The Mountain Top
John Telgren

 

There was a Christian song that came out over thirty years ago entitled, "Mountain Top."

"I love to sing and I love to pray, I worship the Lord most every day. I go to the temple and I just want to stay to hide from the hustle of the world and its ways.

I'd love to live on a mountaintop, and be fellowshipping with the Lord.
I'd love to stand on a mountaintop, 'Cause I love to feel my spirit soar.

But I must come down from the mountaintop to the people in the valley below; or they'll never know that they can go to the mountain of the Lord.

Mountain top experiences can be powerful times of renewal. There are times we need to go to the mountain top. For some it may be a retreat. For others it may be camp, a workshop, a singing, or simply a special trip to a literal mountaintop.

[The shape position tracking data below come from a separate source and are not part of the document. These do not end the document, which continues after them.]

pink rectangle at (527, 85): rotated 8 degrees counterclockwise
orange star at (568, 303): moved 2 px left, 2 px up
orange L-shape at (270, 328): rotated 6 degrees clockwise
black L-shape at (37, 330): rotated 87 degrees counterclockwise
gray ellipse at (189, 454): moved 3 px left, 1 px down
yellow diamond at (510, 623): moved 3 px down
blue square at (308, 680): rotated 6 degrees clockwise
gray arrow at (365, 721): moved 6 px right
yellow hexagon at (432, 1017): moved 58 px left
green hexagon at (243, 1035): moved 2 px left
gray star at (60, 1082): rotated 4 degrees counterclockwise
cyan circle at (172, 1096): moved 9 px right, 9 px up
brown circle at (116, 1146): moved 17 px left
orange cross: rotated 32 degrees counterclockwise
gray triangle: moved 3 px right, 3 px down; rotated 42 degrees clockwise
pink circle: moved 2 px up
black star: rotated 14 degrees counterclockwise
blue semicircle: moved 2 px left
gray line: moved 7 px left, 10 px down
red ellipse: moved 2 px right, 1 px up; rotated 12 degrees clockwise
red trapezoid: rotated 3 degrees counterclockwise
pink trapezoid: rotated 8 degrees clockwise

I had a friend that craved the mountaintop. When the feeling of the mountaintop wore off, so did his devotion and commitment. Needless to say, he showed up only sporadically to the Sunday assembly. He didn't feel the urge to go, so he didn't. He didn't want to go if his heart wasn't in it. So he would get weaker and weaker that way until the next mountain top experience, which was the annual Men's Retreat in the woods.

As I reflect on those mountaintop experiences in scripture, I am reminded they are not all the same. For some, it was a time of strengthening, encouragement, and renewal, such as Elijah's time in the mountain (1 Kng 19). For others, it was terrifying, uncomfortable, but nevertheless a time of renewal, as in the time Jacob wrestled with God by the Jabbok river (Gen 32). But God never leaves them there. When people are renewed, encouraged, and strengthened, it is always to serve or minister in some way.

God does not stay on the mountaintop. God is not found in a burning bush or on Mount Sinai today. The voice of God along with Moses and Elijah are no longer found on the mount of transfiguration. So anyone who just sits on the mountaintop waiting for another experience rather than going out to serve will get weaker and weaker as my friend did. It would not be unlike spending your whole life at the dinner table waiting to be fed, but never leaving it or doing anything else. Nothing could be unhealthier.

So, while retreats, camps, and other such things can be great times of renewal, they are only a part of the whole picture. Like Moses, we come down off the mountain and go out to serve. We don't do so alone. The Lord promised to be with us to the end of the age (Mt 28:20). We are a temple of the Spirit (1 Cor 6:19). God is with us every bit as much in the valley as he is on the mountain top.